LA CARRERA HACIA LA CASA BLANCA

Obama exige a los negros una vida más responsable

El candidato responde a las críticas que le hizo Jesse Jackson

La Vanguardia, USEBIO VAL - Washington. Corresponsal , 16-07-2008

Barack Obama, por biografía y por mentalidad, no es un líder afroamericano convencional. No sólo porque su madre era blanca, sino porque pertenece a una nueva generación, crecida después de la gran lucha por los derechos civiles.
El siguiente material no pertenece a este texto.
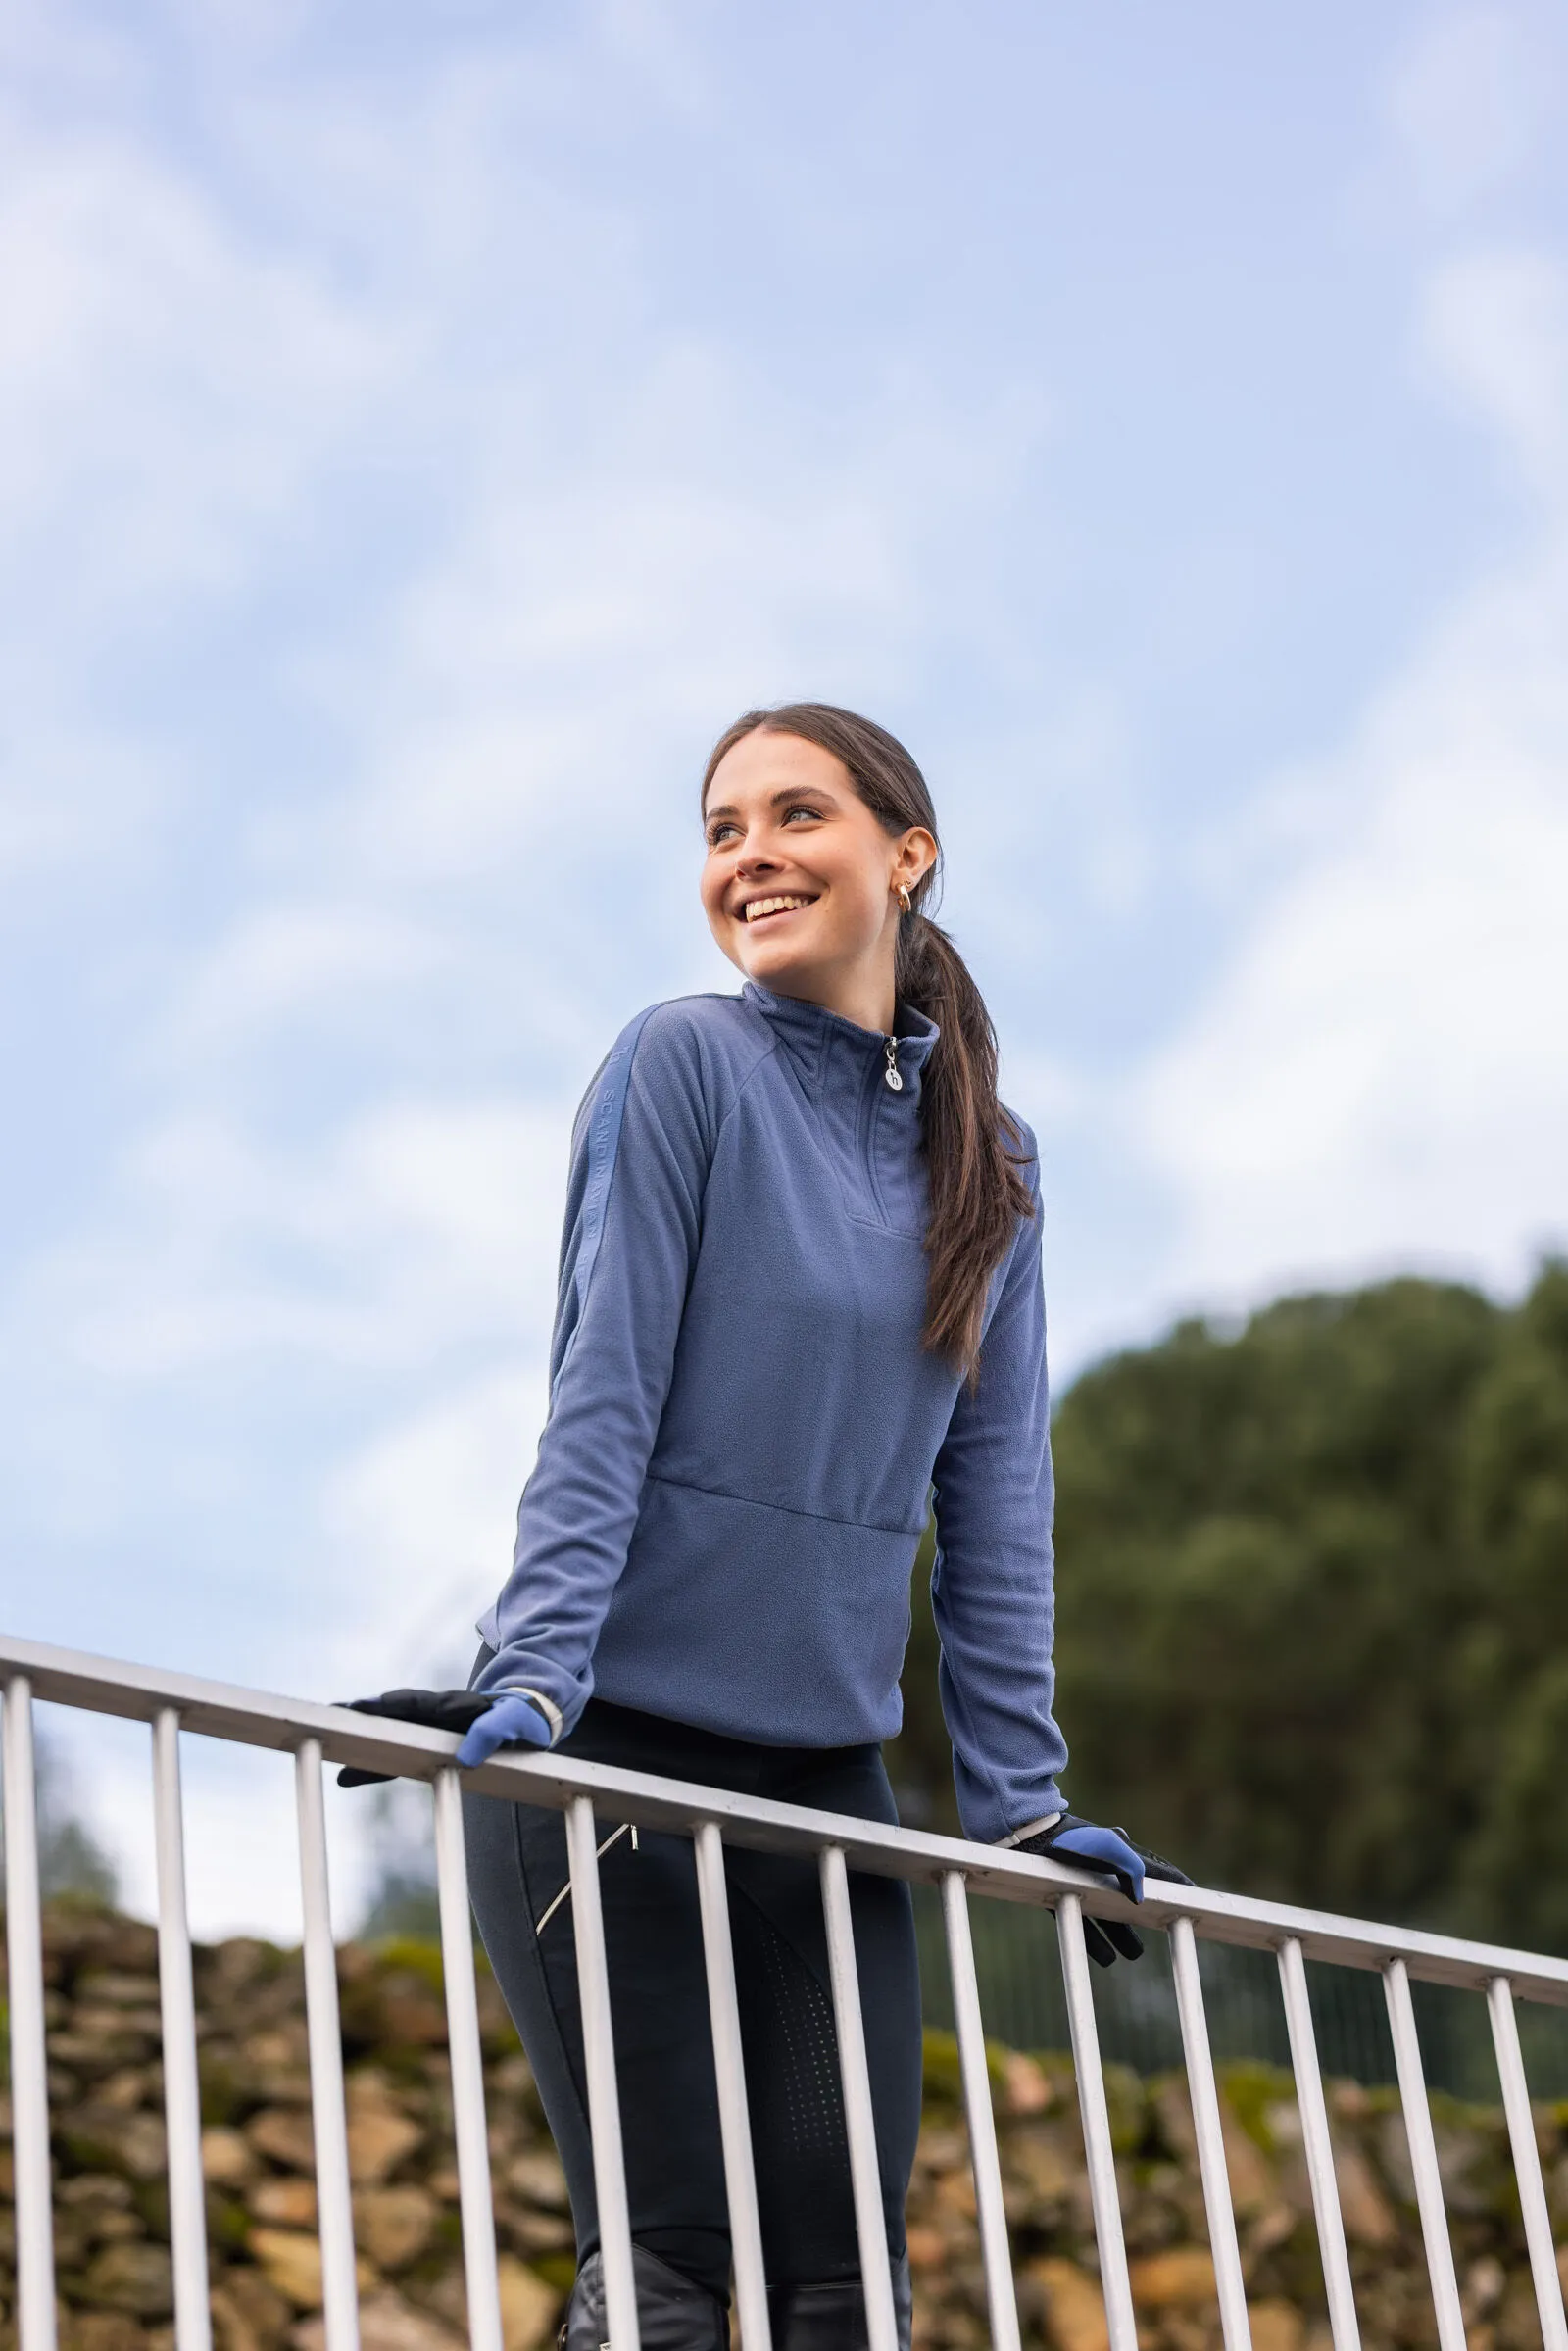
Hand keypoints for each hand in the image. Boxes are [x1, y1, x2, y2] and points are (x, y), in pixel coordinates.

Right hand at [333, 1687, 549, 1784]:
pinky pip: (393, 1754)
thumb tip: (465, 1758)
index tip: (362, 1711)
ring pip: (387, 1731)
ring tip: (325, 1741)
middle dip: (363, 1714)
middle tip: (331, 1716)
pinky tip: (344, 1777)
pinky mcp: (427, 1744)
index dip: (390, 1708)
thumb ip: (493, 1733)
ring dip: (358, 1736)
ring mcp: (429, 1727)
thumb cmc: (522, 1719)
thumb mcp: (516, 1722)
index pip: (418, 1704)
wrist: (526, 1714)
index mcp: (456, 1705)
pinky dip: (370, 1765)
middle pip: (393, 1712)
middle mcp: (436, 1711)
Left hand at [1017, 1814, 1192, 1966]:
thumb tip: (1142, 1900)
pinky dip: (1096, 1942)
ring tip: (1133, 1954)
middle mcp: (1106, 1870)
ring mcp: (1085, 1883)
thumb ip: (1134, 1869)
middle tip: (1168, 1933)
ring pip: (1110, 1916)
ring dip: (1122, 1936)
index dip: (1176, 1885)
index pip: (1157, 1873)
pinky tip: (1106, 1959)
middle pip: (1134, 1901)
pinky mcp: (1065, 1893)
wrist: (1032, 1836)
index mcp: (1123, 1854)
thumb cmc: (1075, 1838)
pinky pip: (1084, 1923)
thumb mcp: (1111, 1846)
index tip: (1195, 1899)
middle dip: (1150, 1918)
De ahí que se sienta más cómodo para huir de la tentación del victimismo y para exigir a los ciudadanos negros que asuman más responsabilidad por su propio futuro y por el bienestar de sus familias y de sus comunidades.

Había expectación, en la noche del lunes en Cincinnati (Ohio), por el discurso de Obama ante la Asociación Nacional para el Avance de la Gente de Color (NAACP), una organización casi centenaria, la más antigua e importante entre las que han promovido los derechos de la minoría negra en Estados Unidos.
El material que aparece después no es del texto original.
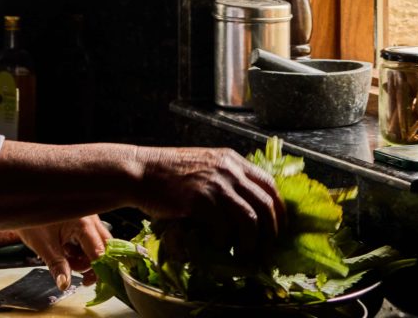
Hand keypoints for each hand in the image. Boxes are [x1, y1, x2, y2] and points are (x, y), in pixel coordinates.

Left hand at [14, 215, 110, 290]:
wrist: (23, 203)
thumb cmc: (33, 218)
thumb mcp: (43, 245)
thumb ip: (57, 266)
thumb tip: (64, 285)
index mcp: (83, 223)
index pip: (100, 252)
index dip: (97, 270)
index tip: (87, 282)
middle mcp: (90, 219)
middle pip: (104, 248)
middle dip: (92, 265)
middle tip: (80, 277)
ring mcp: (88, 219)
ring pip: (97, 245)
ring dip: (85, 259)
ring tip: (66, 259)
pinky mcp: (82, 221)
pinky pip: (89, 240)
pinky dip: (80, 251)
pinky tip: (67, 251)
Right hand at [135, 147, 283, 253]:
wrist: (139, 171)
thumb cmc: (168, 174)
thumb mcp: (204, 167)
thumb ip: (226, 181)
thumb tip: (247, 212)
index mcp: (232, 160)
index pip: (270, 185)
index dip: (278, 211)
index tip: (276, 230)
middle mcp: (229, 169)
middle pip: (266, 204)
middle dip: (270, 233)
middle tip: (264, 251)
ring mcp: (215, 183)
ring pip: (250, 219)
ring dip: (250, 243)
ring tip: (242, 255)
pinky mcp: (200, 200)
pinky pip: (223, 228)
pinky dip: (222, 242)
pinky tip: (214, 246)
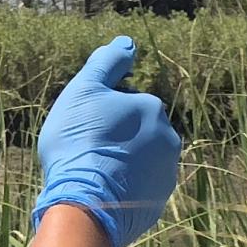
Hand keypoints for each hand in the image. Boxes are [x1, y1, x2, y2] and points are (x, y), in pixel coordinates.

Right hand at [32, 36, 182, 246]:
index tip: (83, 126)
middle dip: (116, 136)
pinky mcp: (158, 203)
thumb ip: (107, 62)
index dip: (99, 110)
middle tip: (87, 150)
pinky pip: (140, 188)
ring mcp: (166, 173)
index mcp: (152, 108)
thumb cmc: (79, 142)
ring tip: (95, 173)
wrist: (83, 205)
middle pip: (136, 131)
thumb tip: (127, 42)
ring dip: (121, 162)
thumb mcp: (84, 90)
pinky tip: (103, 192)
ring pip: (140, 160)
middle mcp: (168, 138)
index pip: (124, 101)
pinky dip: (125, 187)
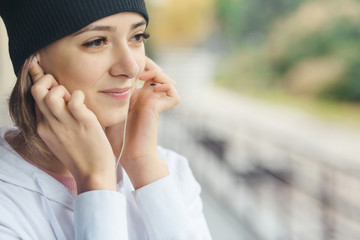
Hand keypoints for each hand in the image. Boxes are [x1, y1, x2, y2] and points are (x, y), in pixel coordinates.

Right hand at [29, 60, 116, 193]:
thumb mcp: (61, 138)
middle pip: (37, 91)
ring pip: (50, 95)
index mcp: (43, 127)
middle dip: (47, 80)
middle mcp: (50, 125)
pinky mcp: (83, 123)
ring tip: (74, 99)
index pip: (34, 98)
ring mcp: (65, 124)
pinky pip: (75, 100)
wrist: (94, 174)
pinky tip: (85, 105)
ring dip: (63, 89)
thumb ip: (57, 121)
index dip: (39, 82)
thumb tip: (62, 101)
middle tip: (62, 87)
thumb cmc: (82, 155)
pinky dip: (79, 96)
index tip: (44, 72)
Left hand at [107, 57, 179, 188]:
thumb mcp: (105, 113)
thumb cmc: (115, 139)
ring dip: (156, 72)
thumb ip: (100, 100)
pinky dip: (166, 86)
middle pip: (154, 72)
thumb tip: (84, 86)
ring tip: (142, 75)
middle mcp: (147, 98)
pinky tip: (151, 86)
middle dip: (147, 65)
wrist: (129, 155)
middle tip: (136, 67)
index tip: (120, 66)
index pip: (140, 73)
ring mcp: (155, 102)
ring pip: (165, 79)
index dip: (135, 65)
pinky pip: (173, 92)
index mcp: (135, 97)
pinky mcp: (161, 108)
Días atrás, el reverendo Jesse Jackson hizo un comentario soez sobre Obama que levantó controversia. “Le voy a cortar las pelotas”, dijo en una entrevista televisada, pensando que el micrófono estaba apagado. El ex aspirante a la nominación presidencial y antiguo colaborador de Martin Luther King se quejaba de algunas actitudes de Obama, entre ellas la de ser demasiado severo con los negros, de hablarles en un tono condescendiente y de infravalorarlos.

Algunos atribuyen el enfado de Jackson y de otros líderes negros a un mal disimulado sentimiento de envidia. A pesar del orgullo que sienten por el éxito de Obama y de que le apoyan en su intento de conquistar la Casa Blanca, hay en su foro interno una cierta amargura al ver que ellos, que tanto combatieron, han quedado relegados de la atención pública.
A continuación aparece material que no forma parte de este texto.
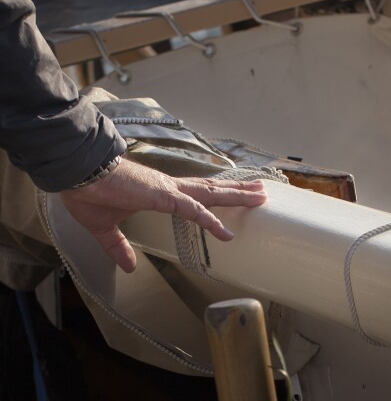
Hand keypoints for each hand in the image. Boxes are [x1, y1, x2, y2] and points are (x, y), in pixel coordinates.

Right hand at [59, 158, 267, 272]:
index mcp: (160, 194)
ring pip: (211, 194)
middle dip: (238, 192)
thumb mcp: (106, 228)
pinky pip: (192, 210)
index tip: (235, 197)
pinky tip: (225, 231)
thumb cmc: (89, 193)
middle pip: (213, 190)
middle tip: (261, 192)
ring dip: (236, 197)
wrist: (77, 175)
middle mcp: (171, 189)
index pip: (197, 196)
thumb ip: (119, 247)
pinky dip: (210, 220)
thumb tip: (127, 266)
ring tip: (259, 197)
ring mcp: (169, 191)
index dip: (217, 197)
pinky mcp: (162, 196)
Sensible a esta realidad, Obama rindió homenaje en Cincinnati a quienes le precedieron en la lucha, a esos “gigantes del pasado estadounidense”. Clamó contra las “barreras del prejuicio” que siguen existiendo y pidió una “justicia económica” que acompañe y complete la igualdad de derechos. Pero, a la vez, insistió en pedir responsabilidad individual a los negros. “Sí, tenemos que demandar más responsabilidad a Washington – dijo-. Sí, tenemos que demandar más responsabilidad a Wall Street. Pero también debemos demandar más responsabilidad a nosotros mismos”. En alusión a Jesse Jackson, Obama agregó: “Ya sé que algunos dicen que he sido demasiado duro con la gente sobre eso de la responsabilidad. Pero no voy a parar de hablar de ello, porque creo que, a fin de cuentas, no importa cuánto dinero invirtamos en nuestras comunidades o cuántos planes de diez puntos propongamos o cuántos programas gubernamentales lancemos, ninguno mejorará nada si no asumimos la responsabilidad por nuestras propias vidas”.

Obama se refirió al esfuerzo que deben hacer las familias negras hacia los niños, en atención y de hábitos. Es un tema recurrente del senador. Le preocupa la alta tasa de desestructuración familiar, en especial la ausencia de la figura paterna. Él mismo, que fue abandonado por su padre – inmigrante keniano- cuando tenía dos años, se pone como ejemplo. El candidato pidió “que se empiece por dar la guía que nuestros hijos necesitan, apagando el televisor, apartando los videojuegos, asistiendo a las reuniones entre padres y profesores, ayudando a nuestros hijos con los deberes, dándoles buen ejemplo”. En la misma línea de elevar el listón moral, puso énfasis en que “se les diga a nuestras hijas que nunca decidan lo que valen en función de las imágenes de televisión, que se enseñe a nuestros hijos a tratar a las mujeres con respeto y que se den cuenta de que la responsabilidad no termina con la concepción, que lo que los hace hombres no es la capacidad de tener un hijo sino el coraje de criarlo”.